Though the promise of billions of dollars worth of untapped oil will always be calculated to excite investors we think the market’s thinking in its response to two separate announcements from Europa Oil & Gas (EOG:AIM) this week is a little shaky.
Europa’s partner on the Wressle field, Egdon Resources (EDR:AIM), reveals it has commenced an extended well test on the Wressle discovery - located in Lincolnshire. Egdon is up 9.1% to 15p whereas Europa only manages a 1.5% advance to 8.25p despite have a larger stake in the development (33.3% to Egdon's 25%).

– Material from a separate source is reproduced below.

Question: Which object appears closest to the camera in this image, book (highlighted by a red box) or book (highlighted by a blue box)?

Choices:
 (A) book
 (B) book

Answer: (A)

On Tuesday (16 Jun) Europa shares rose as much as 15% in intra-day trading as it published independent analysis by industry consultant ERC Equipoise which put the unrisked net present value of its 15% stake in three assets off the coast of Ireland at $1.6 billion.
In truth we’re more interested in the fact that any oil produced during the test on the Wressle well will be sold and thus have in the company’s words ‘an immediate positive impact on cash flow’.

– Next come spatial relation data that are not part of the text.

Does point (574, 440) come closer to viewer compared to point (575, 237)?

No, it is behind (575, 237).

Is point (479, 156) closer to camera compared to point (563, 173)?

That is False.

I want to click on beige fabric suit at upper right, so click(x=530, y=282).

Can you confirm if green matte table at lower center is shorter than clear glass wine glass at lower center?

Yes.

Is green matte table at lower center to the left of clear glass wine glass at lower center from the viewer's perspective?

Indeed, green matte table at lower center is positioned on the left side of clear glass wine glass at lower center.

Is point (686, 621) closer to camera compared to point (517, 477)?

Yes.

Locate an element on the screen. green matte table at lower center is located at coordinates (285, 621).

The valuation of Europa’s acreage in the Porcupine basin off Ireland’s west coast is clearly good news - particularly as under the terms of its farm-out agreement with Kosmos Energy the US firm will incur all the costs of an initial exploration well up to $110 million - but investors should not get carried away.
In 2013 Providence Resources (PVR:AIM) drilled, in partnership with super major Exxon Mobil (XOM:NYSE), a highly anticipated well on its Dunquin prospect which had also been ascribed a net present value in excess of $1 billion.
Ultimately the failure to find oil in commercial quantities saw Exxon walk away and Providence shareholders brought crashing back down to earth. Until a discovery has been drilled you can never be sure it will deliver hydrocarbons or, indeed, cash flow.